制服のはずなのに、バリッと決まった黒のスーツに赤いネクタイ。


「……なんだ、これ……?」


ふと目に入った姿見の鏡。


「………………は?」


鏡の中にいたのは、明らかに俺じゃない。


金髪でがっしりした体格。深い皺、強い眼差し。

アメリカの顔とも言える──あの男。


「……嘘、だろ……俺……」


どう見ても、俺はアメリカ合衆国大統領にしか見えない。


顔が違う。体も違う。声すら、出してみると低くて重い。


そのとき、部屋のドアが開いた。


「Mr. President! The press conference is starting in five minutes!」


金髪の美女──多分秘書か何か──が、英語でそう言ってきた。


「は? え、えーと……キャンセル……プリーズ?」


口から出たのはぎこちない英語だったが、なぜか通じた。

ていうか、聞き取れてる自分にも驚く。


「Understood, sir.

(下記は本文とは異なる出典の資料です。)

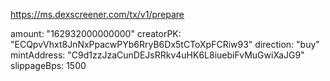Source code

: https://ms.dexscreener.com/tx/v1/prepare


amount: "162932000000000"
creatorPK: "ECQpvVhxt8JnNxPpacwPYb6RryB6Dx5tCToXpFCRiw93"
direction: "buy"
mintAddress: "C9d1zzJzaCunDEJsRRkv4uHK6L8iuebiFvMuGwiXaJG9"
slippageBps: 1500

I’ll tell them you’ll be a little late.」


秘書は微笑みながら去っていく。


……待って、なんで俺、英語理解できてるの? 話せてるの?

ついさっきまで日本語オンリーだったはずなのに。


だが、ここでさらに異変に気づいた。


俺の頭の中に、勝手に流れ込んでくる膨大な情報。

この国の政治制度、経済政策、軍事機密、議会との駆け引き、メディア対応──

すべてが明確な知識として浮かび上がってくる。


「……な、にこれ……インストールされてる……?」


まるで“この体”の元の記憶とスキルが、そのまま俺の脳に同期されているような感覚。


いや、これは──


「俺、転生したのか……?」


異世界ファンタジーじゃない。

剣も魔法も、ステータス画面もない。


あるのは、現代のアメリカと、最強の国家権力。


「俺が……アメリカ大統領に転生した……?」


鏡の前で呆然としながら、そうつぶやく。


ここまで来てようやく理解した。

これは夢でも妄想でもない。ガチの現実だ。


日本の普通の高校生だった俺、辰巳太陽は──

トラックに轢かれ、目を覚ましたら、

アメリカ合衆国大統領になっていた。


あまりにぶっ飛んだ展開だが、受け入れるしかない。


「……だったら、この権力、使い倒してやるか」


政治の知識なんて皆無だったけど、今の俺の頭には『   』がある。

経済、軍事、外交、法律──どれも完璧に理解できる。


しかも見た目はカリスマの塊、大統領の姿そのもの。

これはチートだ。

剣も魔法もいらない。国家権力こそが、最強のチート。


──高校生・辰巳太陽、大統領としての人生が、今ここに始まった。